REQUIREMENT A:
Answer these three questions from the Conyers v. Merit Systems Protection Board opinion, one answer per line, marked the same way:
(i) Where is Vincent Curtis Conyers from?
(ii) On what date was the case decided?
(iii) Of which department is the Transportation Security Administration a component?
REQUIREMENT B: Name every judge the Conyers v. Merit Systems Protection Board opinion lists on the panel, with each one's title.
REQUIREMENT C: Pick up the Conyers v. Merit Systems Protection Board opinion after its final sentence and keep writing it.

EXTRACT PROVIDED:

United States Court of Appeals for the Federal Circuit
04-3197
VINCENT CURTIS CONYERS,
Petitioner,
v.
MERIT SYSTEMS PROTECTION BOARD,
Respondent.
Vincent Curtis Conyers, of Uniondale, New York, pro se.
Raymond W. Angelo, Attorney, Office of the General Counsel, United States
Merit Systems Protection Board, of Washington, DC, for respondent. With him on the
brief were Martha B. Schneider, General Counsel, and Stephanie M. Conley, Reviewing
Attorney.
Appealed from: United States Merit Systems Protection Board
United States Court of Appeals for the Federal Circuit
04-3197
VINCENT CURTIS CONYERS,
Petitioner,
v.
MERIT SYSTEMS PROTECTION BOARD,
Respondent.
__________________________
DECIDED: November 9, 2004
__________________________
Before MAYER, Chief Judge, SCHALL, and PROST, Circuit Judges.
SCHALL, Circuit Judge.
Vincent Curtis Conyers petitions for review of the final decision of the Merit
Systems Protection Board (“Board”) that dismissed, for lack of jurisdiction, his appeal of
his non-selection for a position with the Transportation Security Administration (“TSA” or
“agency”), a component of the Department of Homeland Security. Conyers v. Dep’t of
Transp., No. NY-3443-03-0034-I-1 (MSPB Mar. 15, 2004).1 We affirm.

DATA SECTION:
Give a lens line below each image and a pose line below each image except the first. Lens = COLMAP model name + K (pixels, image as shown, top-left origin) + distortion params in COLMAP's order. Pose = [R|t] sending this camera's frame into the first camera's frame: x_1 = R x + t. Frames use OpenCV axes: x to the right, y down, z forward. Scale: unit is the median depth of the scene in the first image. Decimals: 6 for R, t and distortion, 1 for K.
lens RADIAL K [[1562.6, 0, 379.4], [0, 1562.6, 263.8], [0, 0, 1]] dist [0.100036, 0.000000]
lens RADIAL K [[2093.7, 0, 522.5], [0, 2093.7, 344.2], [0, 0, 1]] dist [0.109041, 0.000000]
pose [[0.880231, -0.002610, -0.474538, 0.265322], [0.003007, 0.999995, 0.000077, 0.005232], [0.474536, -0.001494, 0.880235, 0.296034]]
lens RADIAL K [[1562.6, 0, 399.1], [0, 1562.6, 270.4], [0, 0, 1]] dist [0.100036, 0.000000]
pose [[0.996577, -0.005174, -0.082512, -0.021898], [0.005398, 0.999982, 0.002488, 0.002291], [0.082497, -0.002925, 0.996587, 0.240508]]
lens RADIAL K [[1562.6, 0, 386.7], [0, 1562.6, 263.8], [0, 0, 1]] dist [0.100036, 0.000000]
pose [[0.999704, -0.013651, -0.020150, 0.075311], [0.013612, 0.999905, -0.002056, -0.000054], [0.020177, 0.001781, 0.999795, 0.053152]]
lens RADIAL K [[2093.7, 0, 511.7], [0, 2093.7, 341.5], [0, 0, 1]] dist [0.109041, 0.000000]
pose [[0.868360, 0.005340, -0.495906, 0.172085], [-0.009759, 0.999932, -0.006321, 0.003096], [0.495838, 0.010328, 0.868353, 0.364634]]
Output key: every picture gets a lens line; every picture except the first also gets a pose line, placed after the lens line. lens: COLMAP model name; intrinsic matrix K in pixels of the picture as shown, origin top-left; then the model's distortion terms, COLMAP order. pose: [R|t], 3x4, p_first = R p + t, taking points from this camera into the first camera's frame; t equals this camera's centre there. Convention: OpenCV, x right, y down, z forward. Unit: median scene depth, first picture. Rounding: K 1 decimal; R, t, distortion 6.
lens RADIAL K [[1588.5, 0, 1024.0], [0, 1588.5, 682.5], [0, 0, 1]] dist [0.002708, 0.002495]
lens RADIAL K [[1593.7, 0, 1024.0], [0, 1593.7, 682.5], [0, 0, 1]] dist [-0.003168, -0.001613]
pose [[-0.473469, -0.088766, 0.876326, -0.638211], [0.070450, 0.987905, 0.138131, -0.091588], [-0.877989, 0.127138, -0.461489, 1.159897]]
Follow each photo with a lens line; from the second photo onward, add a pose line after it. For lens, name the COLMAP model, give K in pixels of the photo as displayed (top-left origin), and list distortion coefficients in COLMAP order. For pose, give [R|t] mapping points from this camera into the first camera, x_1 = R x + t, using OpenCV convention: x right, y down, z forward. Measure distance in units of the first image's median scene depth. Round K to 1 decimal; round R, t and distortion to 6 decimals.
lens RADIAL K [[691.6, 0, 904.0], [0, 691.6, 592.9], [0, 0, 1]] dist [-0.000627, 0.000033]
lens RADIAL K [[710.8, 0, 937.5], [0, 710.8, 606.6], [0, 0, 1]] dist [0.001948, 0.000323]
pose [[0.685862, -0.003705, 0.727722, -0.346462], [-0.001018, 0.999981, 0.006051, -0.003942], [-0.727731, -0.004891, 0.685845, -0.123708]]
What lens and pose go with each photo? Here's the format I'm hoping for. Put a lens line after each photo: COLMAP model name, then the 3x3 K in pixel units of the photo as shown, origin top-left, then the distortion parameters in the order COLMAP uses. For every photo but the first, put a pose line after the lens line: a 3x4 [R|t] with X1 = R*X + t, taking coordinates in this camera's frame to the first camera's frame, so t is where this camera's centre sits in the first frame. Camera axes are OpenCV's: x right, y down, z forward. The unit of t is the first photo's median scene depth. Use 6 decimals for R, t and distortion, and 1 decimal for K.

ANSWER SPACE A:
(i) Uniondale, New York
(ii) November 9, 2004
(iii) The Department of Homeland Security

ANSWER SPACE B: Mayer, Chief Judge; Schall, Circuit Judge; Prost, Circuit Judge

ANSWER SPACE C:
1
Pursuant to the Department of Homeland Security Reorganization Plan
(Nov. 25, 2002), as required by Section 1502 of the Department of Homeland Security
Act of 2002, Pub. L. No. 107-296, 116 Stat. 2135 (2002), TSA was transferred from the
Department of Transportation to the Department of Homeland Security, effective March
1, 2003.
BACKGROUND
I.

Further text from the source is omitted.